▸ **What needs to be done**: Below is a listing; write it out exactly and drop any images from it.
>>
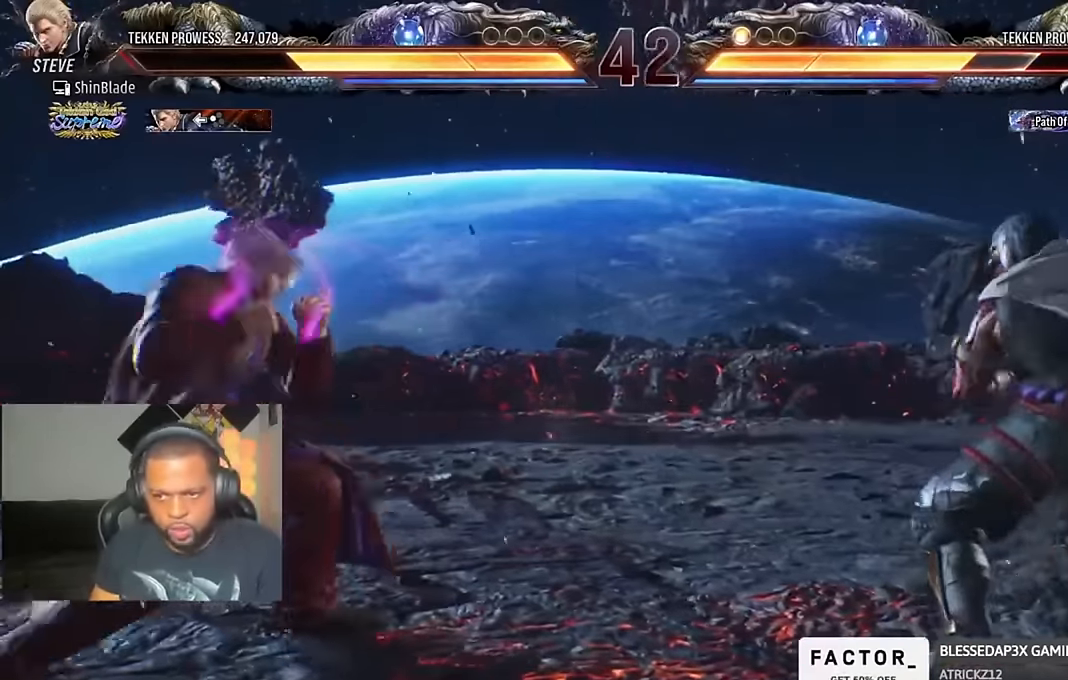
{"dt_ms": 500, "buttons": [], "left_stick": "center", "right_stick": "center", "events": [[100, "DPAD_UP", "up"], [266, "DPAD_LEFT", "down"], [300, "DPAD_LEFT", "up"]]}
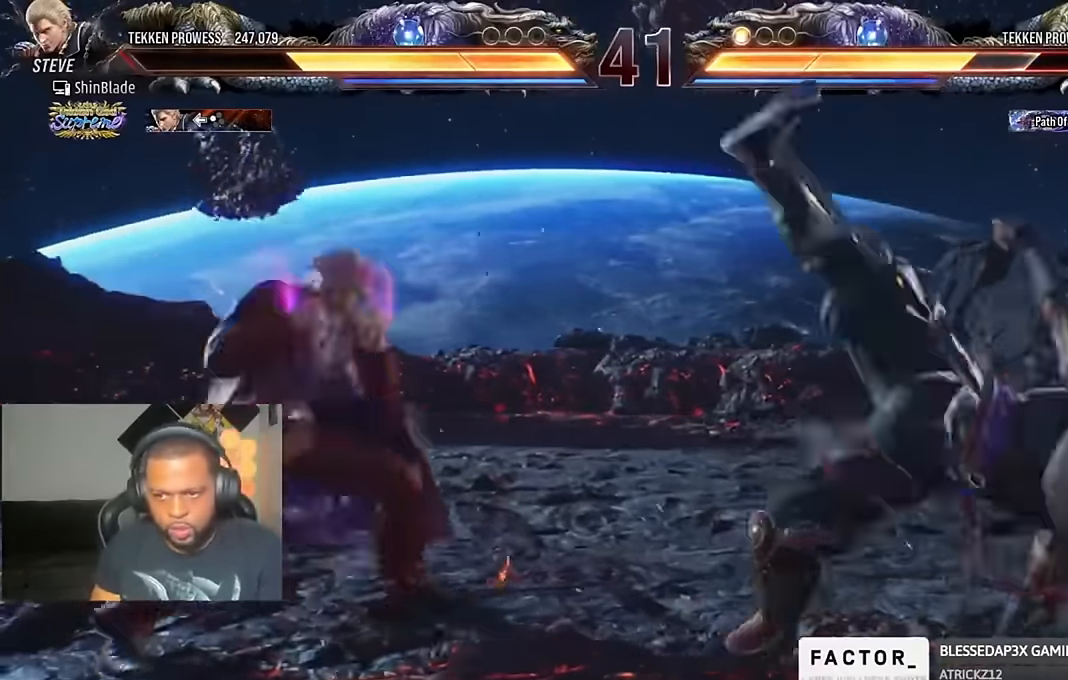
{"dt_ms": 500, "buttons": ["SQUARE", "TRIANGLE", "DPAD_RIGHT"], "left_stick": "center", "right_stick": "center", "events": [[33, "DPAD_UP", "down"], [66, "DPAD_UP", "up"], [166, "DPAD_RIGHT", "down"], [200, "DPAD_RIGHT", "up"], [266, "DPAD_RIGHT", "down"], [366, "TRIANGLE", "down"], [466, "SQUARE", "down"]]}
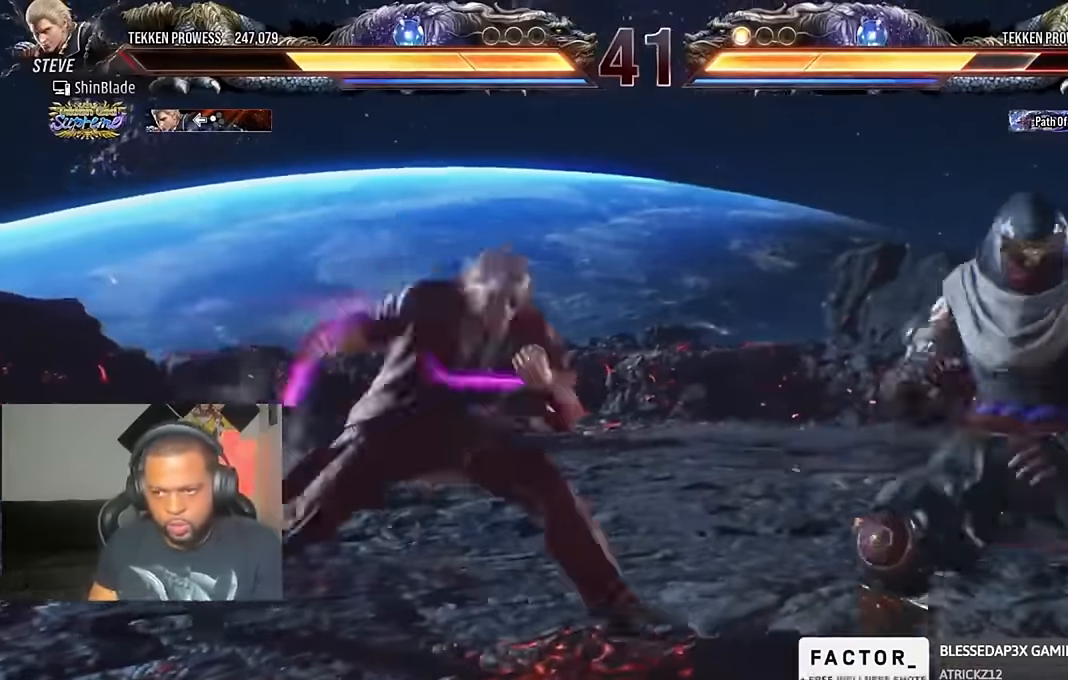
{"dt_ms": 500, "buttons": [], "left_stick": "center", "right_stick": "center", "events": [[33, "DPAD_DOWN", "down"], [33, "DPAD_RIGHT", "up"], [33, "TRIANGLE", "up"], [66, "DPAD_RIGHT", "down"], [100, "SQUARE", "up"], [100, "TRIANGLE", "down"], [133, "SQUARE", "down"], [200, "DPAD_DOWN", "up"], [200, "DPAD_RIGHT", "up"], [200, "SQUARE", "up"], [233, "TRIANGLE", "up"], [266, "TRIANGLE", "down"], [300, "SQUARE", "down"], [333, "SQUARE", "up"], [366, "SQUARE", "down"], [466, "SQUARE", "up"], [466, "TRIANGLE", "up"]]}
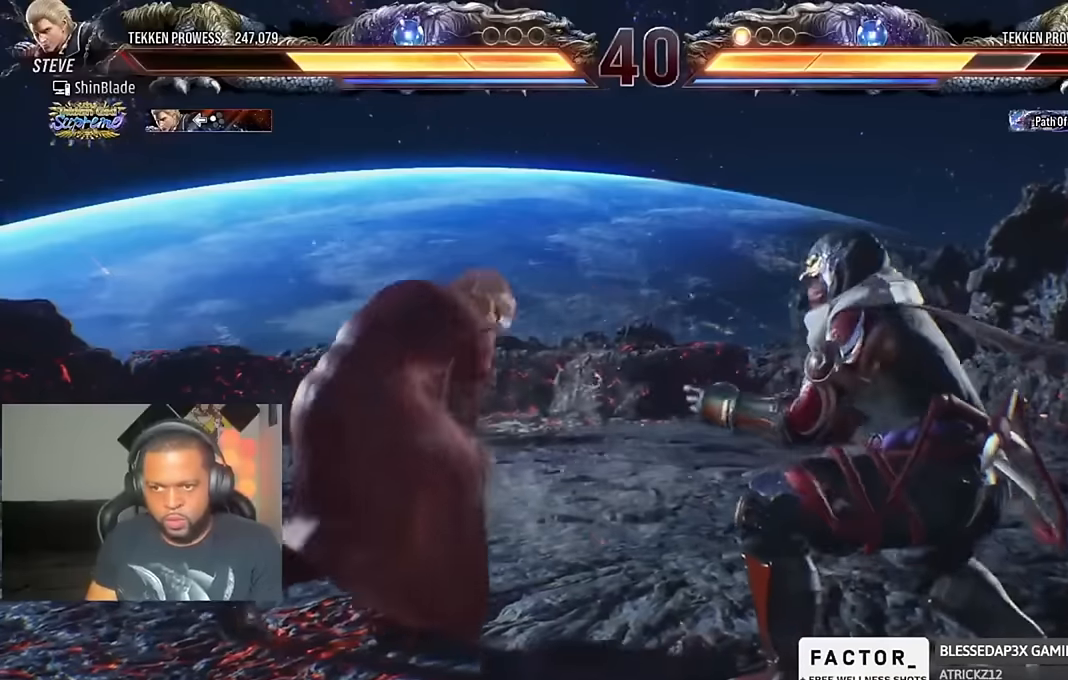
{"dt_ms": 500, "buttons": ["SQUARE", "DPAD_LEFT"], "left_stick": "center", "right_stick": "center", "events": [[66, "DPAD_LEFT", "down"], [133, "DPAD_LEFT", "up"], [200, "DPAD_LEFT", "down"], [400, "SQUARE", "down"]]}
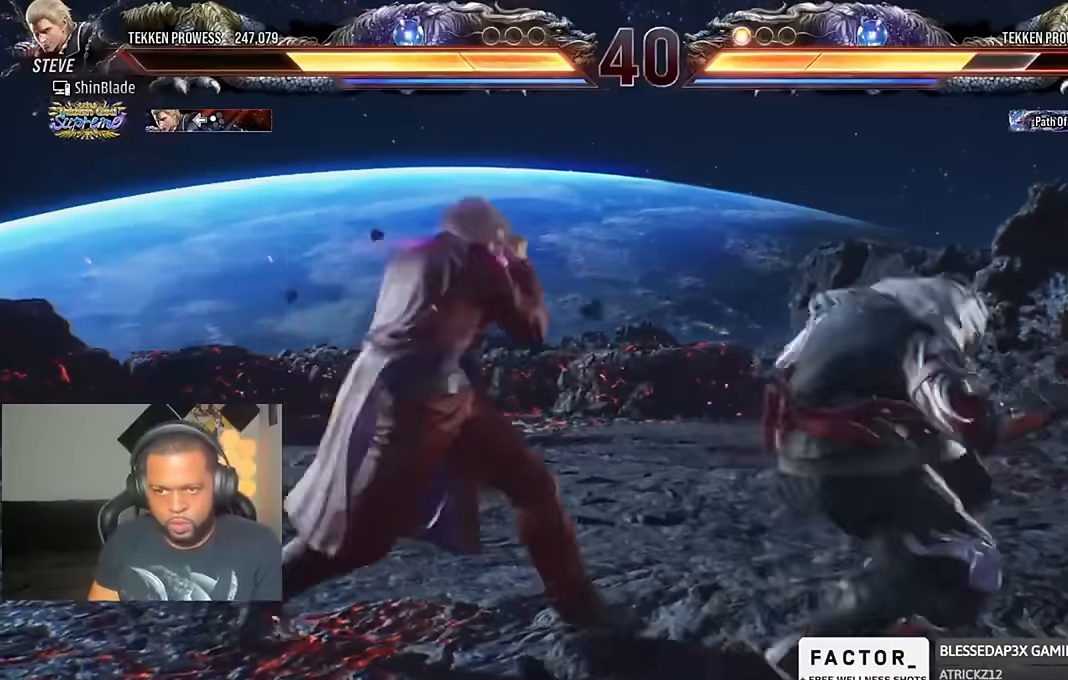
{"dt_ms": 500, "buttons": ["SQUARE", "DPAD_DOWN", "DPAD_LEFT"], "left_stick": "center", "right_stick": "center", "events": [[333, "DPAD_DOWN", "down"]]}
<<
▸ **Exercise response**:
{"dt_ms": 500, "buttons": [], "left_stick": "center", "right_stick": "center", "events": [[100, "DPAD_UP", "up"], [266, "DPAD_LEFT", "down"], [300, "DPAD_LEFT", "up"]]}
{"dt_ms": 500, "buttons": ["SQUARE", "TRIANGLE", "DPAD_RIGHT"], "left_stick": "center", "right_stick": "center", "events": [[33, "DPAD_UP", "down"], [66, "DPAD_UP", "up"], [166, "DPAD_RIGHT", "down"], [200, "DPAD_RIGHT", "up"], [266, "DPAD_RIGHT", "down"], [366, "TRIANGLE", "down"], [466, "SQUARE", "down"]]}
{"dt_ms": 500, "buttons": [], "left_stick": "center", "right_stick": "center", "events": [[33, "DPAD_DOWN", "down"], [33, "DPAD_RIGHT", "up"], [33, "TRIANGLE", "up"], [66, "DPAD_RIGHT", "down"], [100, "SQUARE", "up"], [100, "TRIANGLE", "down"], [133, "SQUARE", "down"], [200, "DPAD_DOWN", "up"], [200, "DPAD_RIGHT", "up"], [200, "SQUARE", "up"], [233, "TRIANGLE", "up"], [266, "TRIANGLE", "down"], [300, "SQUARE", "down"], [333, "SQUARE", "up"], [366, "SQUARE", "down"], [466, "SQUARE", "up"], [466, "TRIANGLE", "up"]]}
{"dt_ms": 500, "buttons": ["SQUARE", "DPAD_LEFT"], "left_stick": "center", "right_stick": "center", "events": [[66, "DPAD_LEFT", "down"], [133, "DPAD_LEFT", "up"], [200, "DPAD_LEFT", "down"], [400, "SQUARE", "down"]]}
{"dt_ms": 500, "buttons": ["SQUARE", "DPAD_DOWN", "DPAD_LEFT"], "left_stick": "center", "right_stick": "center", "events": [[333, "DPAD_DOWN", "down"]]}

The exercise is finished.